Não dá para tapar os olhos e esconder essa realidade. Guerras estão sendo feitas em nome de religiões e de credos. Se um estudante vem para a sala de aula com essas informações e não encontra um espaço para discutir isso, que formação ele terá? Que conceitos elaborará? Será mais um a repetir as ladainhas das missas, ou os gritos dos cultos evangélicos? Ou os mantras budistas? Em plena era da informação e do conhecimento pleno, quantos dos educadores abrem um espaço em sala de aula para discutir assuntos do dia-a-dia, como relacionamento entre pais e filhos, política, cultura, sexualidade e até religião? Por que essas coisas fazem parte do dia-a-dia das pessoas e em sala de aula não se debatem? Negar a informação do caráter religioso existente na sociedade é ser igual ou pior aos mais radicalmente fundamentalistas religiosos.
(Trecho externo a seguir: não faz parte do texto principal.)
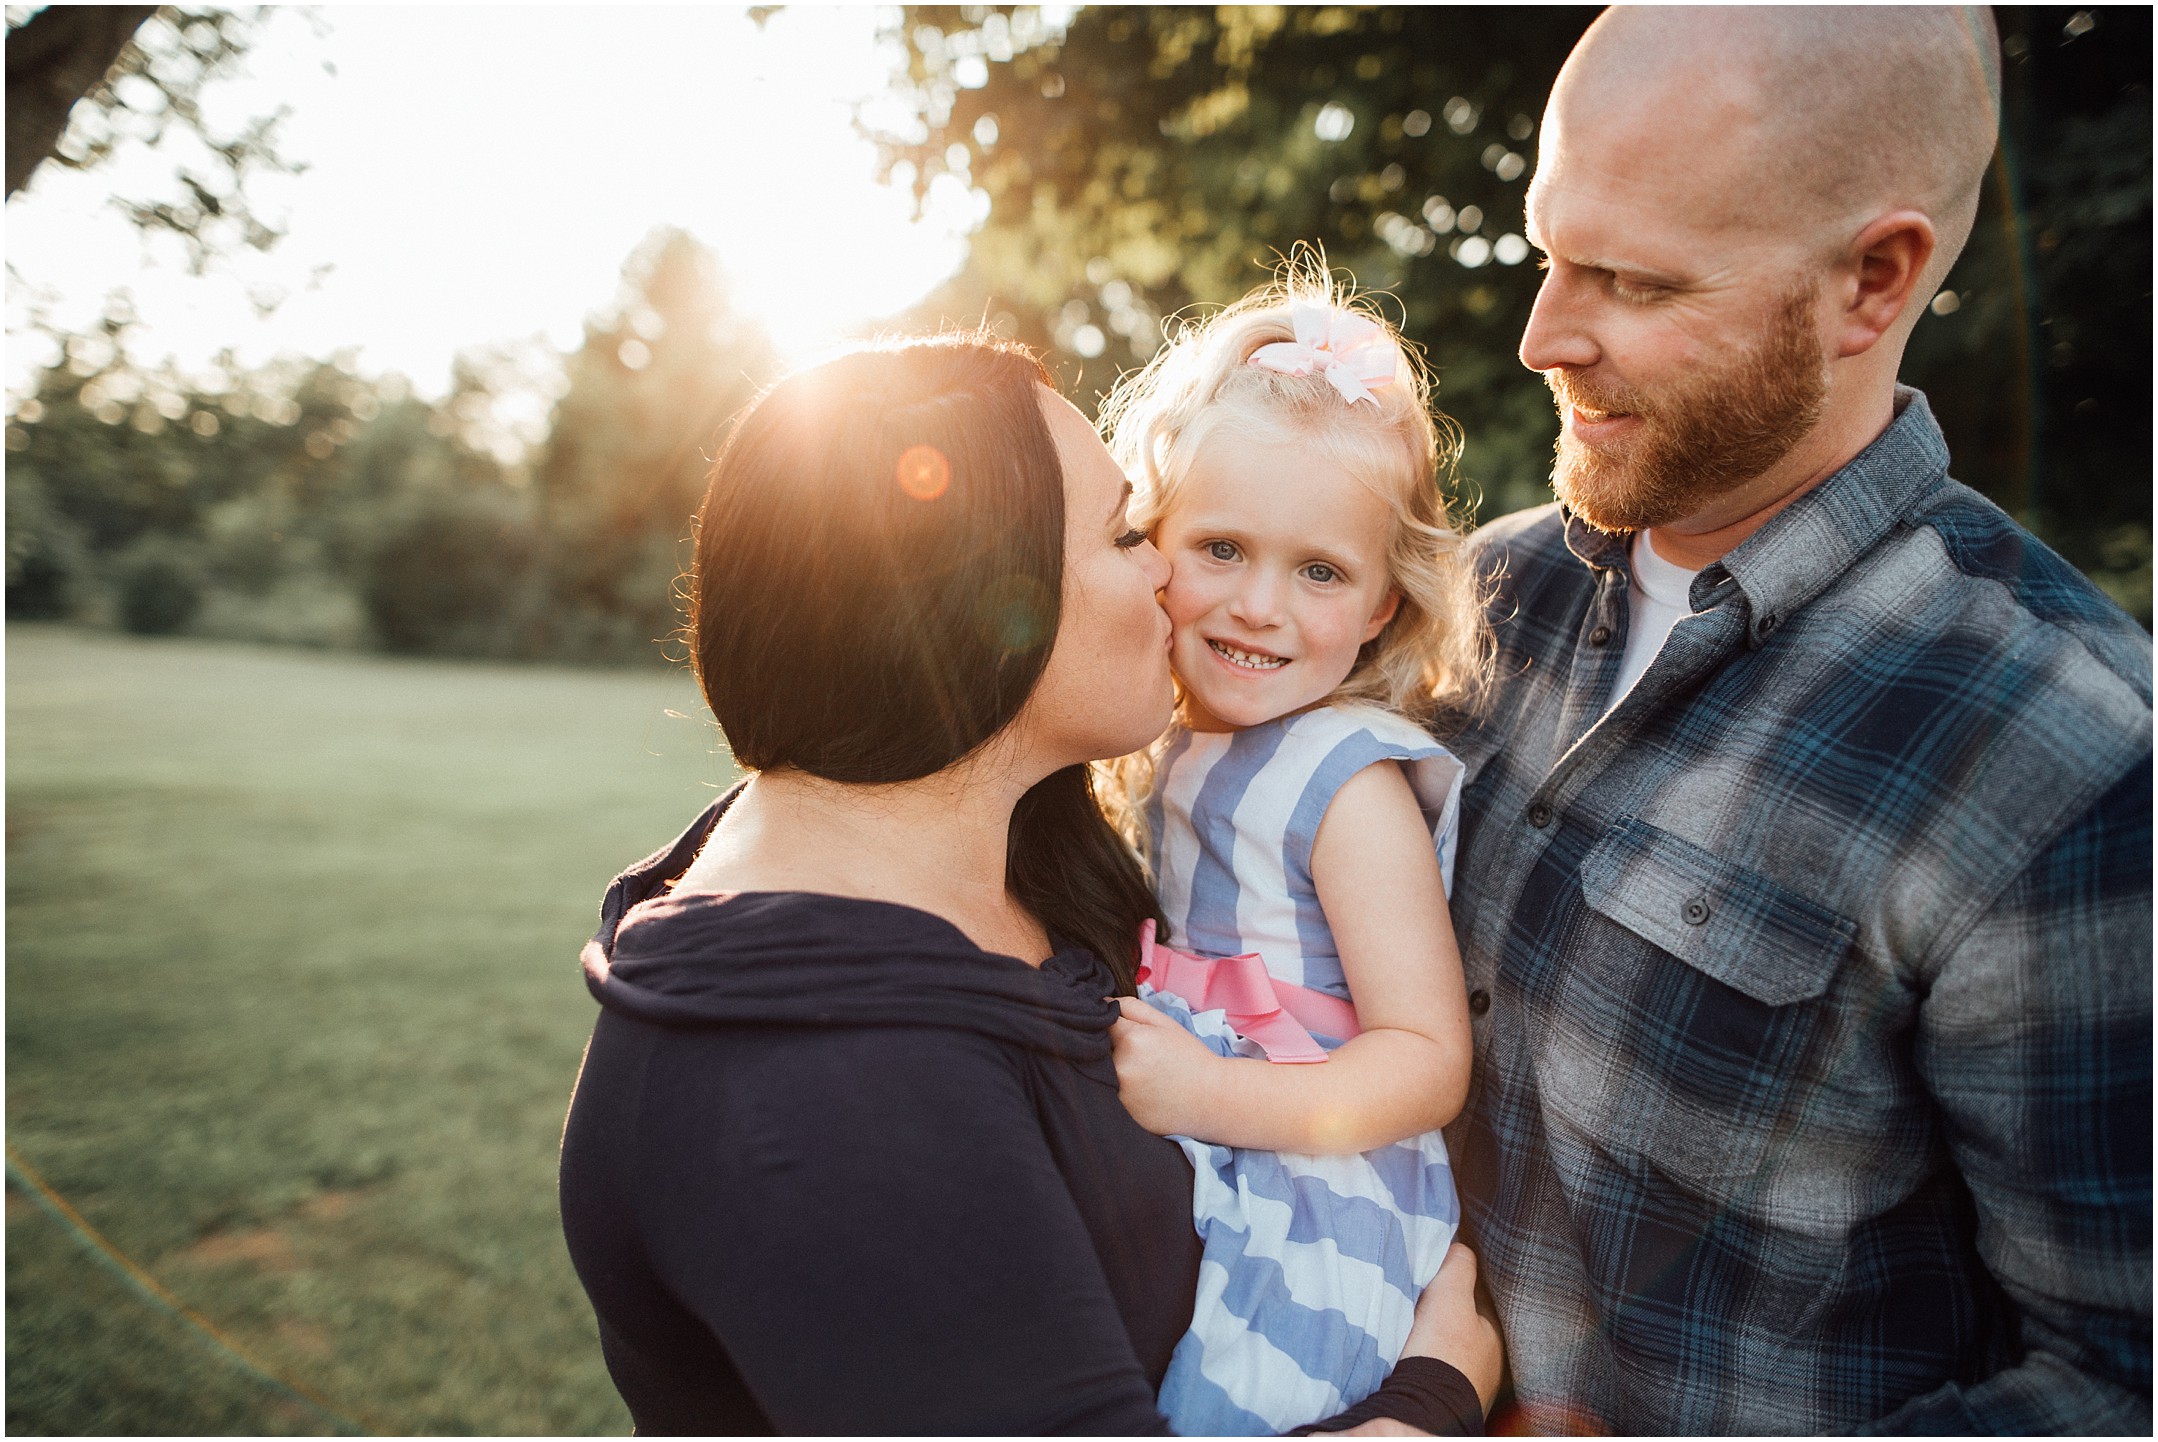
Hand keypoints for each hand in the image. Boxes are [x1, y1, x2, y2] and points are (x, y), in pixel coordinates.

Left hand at [1109, 995, 1224, 1137]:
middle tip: (1138, 1055)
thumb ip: (1130, 1007)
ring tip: (1142, 1074)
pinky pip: (1110, 1095)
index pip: (1100, 1022)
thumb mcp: (1165, 1023)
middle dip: (1110, 1047)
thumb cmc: (1189, 1057)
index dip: (1109, 1023)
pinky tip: (1142, 1091)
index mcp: (1131, 1040)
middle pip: (1097, 1050)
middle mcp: (1120, 1069)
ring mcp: (1119, 1095)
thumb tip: (1100, 1003)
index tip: (1122, 1029)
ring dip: (1112, 1069)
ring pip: (1101, 1073)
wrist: (1211, 1099)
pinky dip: (1120, 1090)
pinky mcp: (1122, 1114)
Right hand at [1398, 1242, 1504, 1413]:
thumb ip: (1457, 1266)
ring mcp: (1466, 1389)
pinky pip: (1431, 1375)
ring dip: (1429, 1346)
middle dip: (1441, 1322)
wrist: (1422, 1408)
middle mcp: (1486, 1367)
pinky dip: (1421, 1368)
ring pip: (1445, 1355)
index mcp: (1493, 1339)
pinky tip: (1404, 1362)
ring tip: (1406, 1335)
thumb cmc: (1443, 1352)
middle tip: (1415, 1309)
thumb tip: (1459, 1247)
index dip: (1453, 1291)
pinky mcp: (1442, 1404)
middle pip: (1460, 1331)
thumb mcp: (1450, 1296)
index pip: (1475, 1304)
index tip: (1431, 1285)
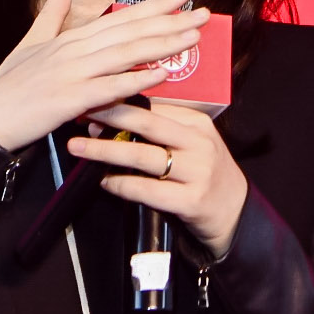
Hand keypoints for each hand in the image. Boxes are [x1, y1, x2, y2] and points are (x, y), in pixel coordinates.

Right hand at [0, 0, 207, 153]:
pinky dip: (137, 79)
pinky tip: (162, 74)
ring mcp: (73, 72)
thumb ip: (53, 12)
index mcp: (71, 38)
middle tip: (203, 12)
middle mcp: (75, 50)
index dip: (154, 6)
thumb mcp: (31, 41)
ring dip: (162, 44)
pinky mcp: (70, 99)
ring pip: (126, 54)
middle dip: (170, 20)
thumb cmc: (10, 84)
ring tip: (193, 37)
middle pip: (131, 31)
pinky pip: (110, 88)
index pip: (121, 17)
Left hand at [69, 103, 246, 258]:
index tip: (92, 100)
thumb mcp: (191, 144)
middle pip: (147, 123)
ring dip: (105, 150)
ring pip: (143, 156)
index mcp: (198, 123)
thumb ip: (161, 131)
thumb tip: (110, 122)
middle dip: (109, 116)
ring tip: (78, 147)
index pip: (154, 105)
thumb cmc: (204, 175)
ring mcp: (197, 172)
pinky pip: (147, 190)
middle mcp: (199, 143)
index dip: (120, 101)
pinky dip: (121, 184)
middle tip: (80, 114)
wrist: (235, 213)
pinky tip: (104, 181)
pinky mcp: (192, 200)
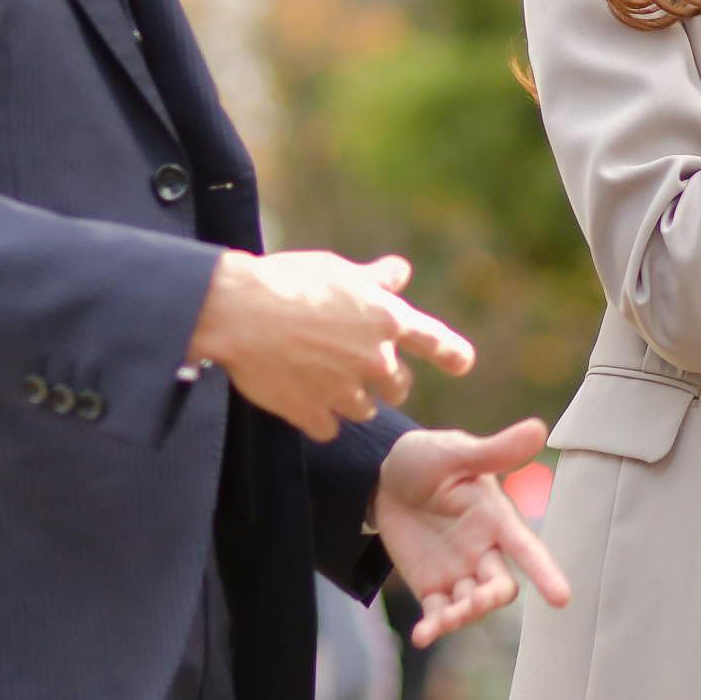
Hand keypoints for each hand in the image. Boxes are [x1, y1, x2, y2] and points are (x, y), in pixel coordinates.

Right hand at [195, 250, 475, 439]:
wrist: (238, 311)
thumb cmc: (286, 281)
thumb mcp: (336, 271)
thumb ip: (374, 280)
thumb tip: (401, 271)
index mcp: (386, 319)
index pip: (434, 341)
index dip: (451, 353)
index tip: (462, 363)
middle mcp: (375, 358)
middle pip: (398, 387)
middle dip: (384, 382)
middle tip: (356, 369)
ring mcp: (345, 390)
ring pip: (364, 410)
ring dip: (350, 400)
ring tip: (319, 378)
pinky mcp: (313, 414)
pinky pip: (328, 429)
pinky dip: (318, 419)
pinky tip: (300, 400)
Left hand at [369, 415, 570, 645]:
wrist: (383, 477)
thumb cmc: (427, 458)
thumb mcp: (455, 453)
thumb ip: (493, 451)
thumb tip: (538, 428)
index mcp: (495, 519)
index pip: (526, 548)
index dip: (545, 572)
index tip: (562, 599)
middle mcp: (483, 550)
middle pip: (500, 585)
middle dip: (492, 598)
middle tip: (474, 601)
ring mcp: (458, 571)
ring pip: (471, 605)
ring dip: (462, 616)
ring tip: (440, 622)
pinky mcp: (431, 586)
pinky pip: (437, 613)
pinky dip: (433, 628)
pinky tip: (423, 636)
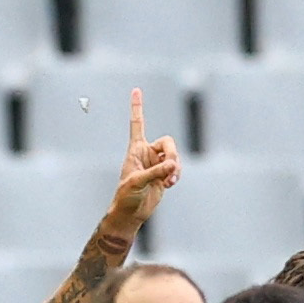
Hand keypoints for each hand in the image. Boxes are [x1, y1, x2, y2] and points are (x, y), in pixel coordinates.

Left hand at [105, 89, 180, 236]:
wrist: (131, 213)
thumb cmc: (126, 196)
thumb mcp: (137, 182)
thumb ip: (156, 172)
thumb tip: (173, 165)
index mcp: (135, 149)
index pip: (137, 124)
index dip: (137, 107)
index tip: (136, 89)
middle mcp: (147, 153)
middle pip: (168, 142)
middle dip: (173, 154)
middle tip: (171, 168)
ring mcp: (157, 164)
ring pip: (175, 156)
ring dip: (175, 168)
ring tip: (169, 182)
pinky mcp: (165, 175)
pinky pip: (177, 169)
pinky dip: (176, 175)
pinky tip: (170, 184)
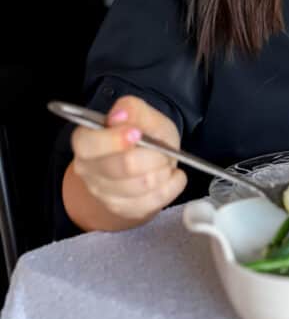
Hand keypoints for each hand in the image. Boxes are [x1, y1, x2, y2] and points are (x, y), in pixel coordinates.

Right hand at [70, 95, 186, 222]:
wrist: (147, 164)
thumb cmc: (145, 135)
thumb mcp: (144, 115)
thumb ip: (133, 109)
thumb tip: (119, 115)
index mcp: (86, 140)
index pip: (90, 144)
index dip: (115, 140)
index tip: (137, 133)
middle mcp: (88, 169)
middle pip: (123, 166)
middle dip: (153, 156)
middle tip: (163, 150)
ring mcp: (102, 193)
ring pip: (141, 185)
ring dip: (163, 171)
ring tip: (166, 162)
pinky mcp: (121, 209)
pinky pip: (153, 201)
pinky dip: (171, 186)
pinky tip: (172, 176)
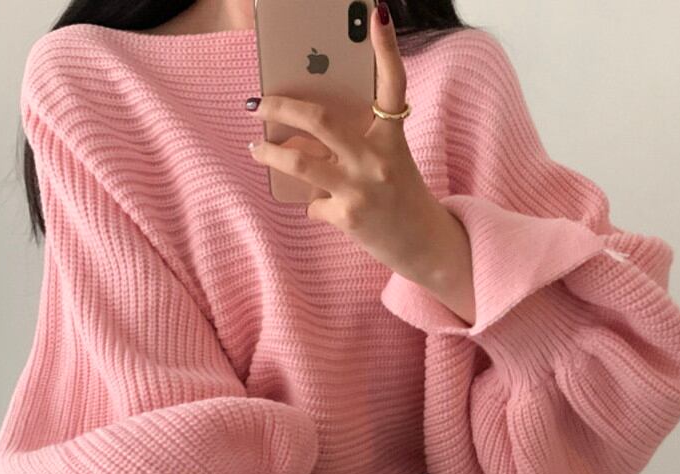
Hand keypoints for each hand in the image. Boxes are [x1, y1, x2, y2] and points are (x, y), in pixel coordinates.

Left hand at [246, 3, 459, 289]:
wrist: (424, 244)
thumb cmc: (402, 196)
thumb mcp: (390, 161)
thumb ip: (357, 144)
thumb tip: (305, 137)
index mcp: (393, 138)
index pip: (394, 85)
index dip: (387, 49)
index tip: (377, 14)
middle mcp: (378, 159)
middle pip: (321, 120)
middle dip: (281, 107)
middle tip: (258, 102)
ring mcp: (361, 188)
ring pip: (299, 163)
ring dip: (269, 154)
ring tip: (255, 147)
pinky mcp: (349, 216)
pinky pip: (312, 204)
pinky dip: (312, 204)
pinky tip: (322, 208)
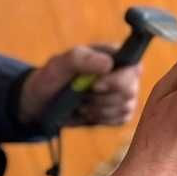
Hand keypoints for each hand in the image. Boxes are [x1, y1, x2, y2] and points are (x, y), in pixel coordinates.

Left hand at [18, 45, 141, 126]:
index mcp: (114, 56)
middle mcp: (124, 74)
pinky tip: (89, 112)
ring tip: (82, 103)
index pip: (133, 67)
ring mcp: (124, 94)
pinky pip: (121, 119)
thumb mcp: (59, 64)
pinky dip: (102, 119)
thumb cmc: (51, 78)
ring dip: (99, 110)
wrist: (44, 103)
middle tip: (83, 95)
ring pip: (125, 108)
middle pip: (129, 91)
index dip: (117, 80)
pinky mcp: (120, 112)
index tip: (95, 86)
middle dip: (103, 98)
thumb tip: (108, 64)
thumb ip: (81, 58)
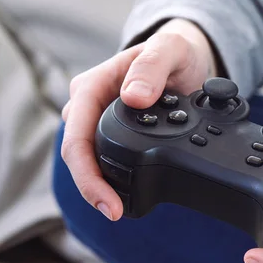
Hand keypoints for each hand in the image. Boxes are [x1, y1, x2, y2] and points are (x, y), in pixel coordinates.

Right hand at [61, 19, 217, 220]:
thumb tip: (133, 98)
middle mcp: (89, 107)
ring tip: (119, 209)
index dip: (88, 173)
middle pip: (78, 156)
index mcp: (93, 87)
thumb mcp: (169, 51)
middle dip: (93, 188)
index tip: (107, 200)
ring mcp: (99, 123)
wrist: (185, 60)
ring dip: (101, 187)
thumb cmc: (173, 52)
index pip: (77, 136)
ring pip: (89, 162)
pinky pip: (106, 161)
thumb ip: (151, 68)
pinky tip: (127, 197)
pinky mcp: (114, 135)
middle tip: (114, 212)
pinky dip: (114, 180)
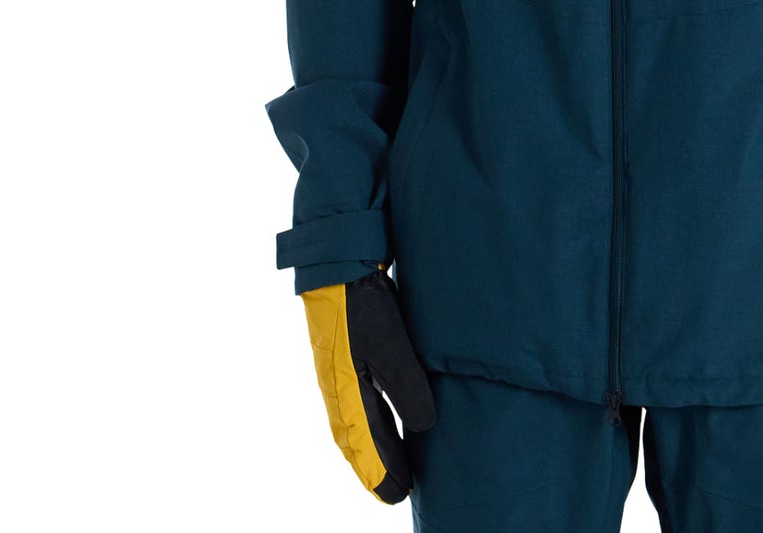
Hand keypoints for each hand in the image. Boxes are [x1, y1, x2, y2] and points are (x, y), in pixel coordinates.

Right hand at [299, 266, 436, 502]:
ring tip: (390, 466)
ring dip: (372, 447)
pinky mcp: (348, 356)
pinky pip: (357, 402)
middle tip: (396, 492)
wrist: (339, 267)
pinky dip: (369, 421)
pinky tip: (382, 419)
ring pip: (356, 422)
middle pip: (357, 440)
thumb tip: (424, 426)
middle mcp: (339, 389)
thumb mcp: (389, 345)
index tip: (398, 495)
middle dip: (376, 467)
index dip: (381, 471)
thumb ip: (405, 386)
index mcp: (345, 393)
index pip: (365, 445)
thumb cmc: (361, 307)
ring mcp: (341, 373)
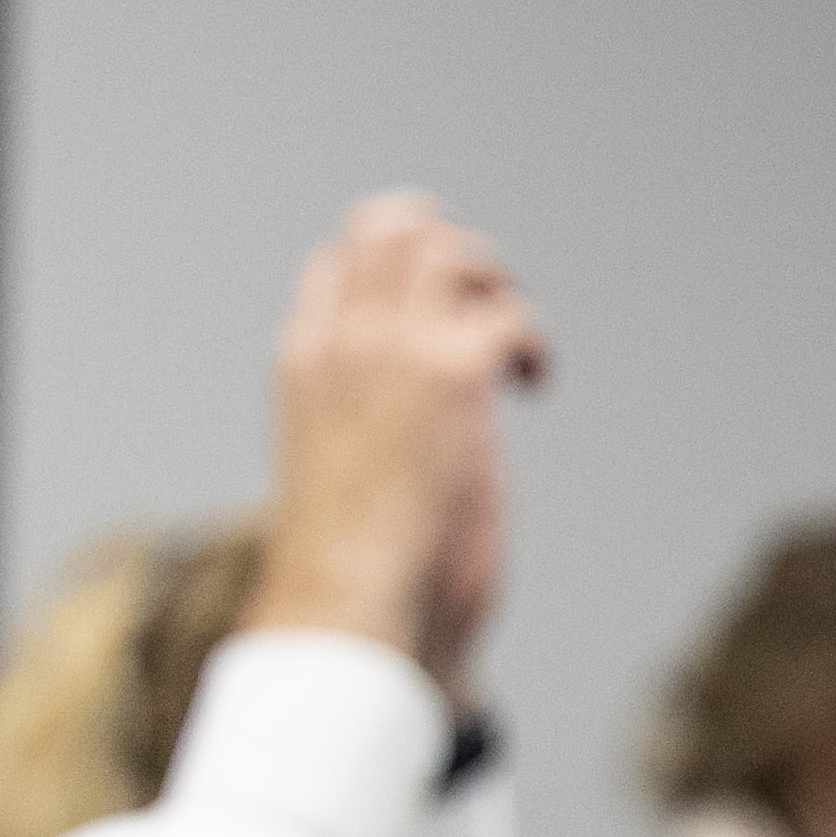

Assim como acho uma abominação as escolas de cunho religioso proibirem o ensino completo de Biologia aos seus educandos (isso mesmo, algumas proíbem ensinar a teoria da evolução – tive uma colega que foi demitida de uma escola por causa disso), também penso que os estabelecimentos de ensino de caráter laico devem abrir espaço para todas as manifestações da cultura humana. O espaço da escola deve ser um espaço democrático e não restrito a um grupo, ou a um pensamento.

Dessa maneira, penso que também nos meios de comunicação esse debate deveria ser levado, não da forma como é conduzido por instituições religiosas, como o que fazem os canais de TV das corporações da igreja, mas que se dê espaço a isso em programas de TV de grande audiência, ou em jornais de grande tiragem. No entanto, é possível também que isso leve a perda de clientes, o que não seria interessante para a imprensa empobrecida brasileira.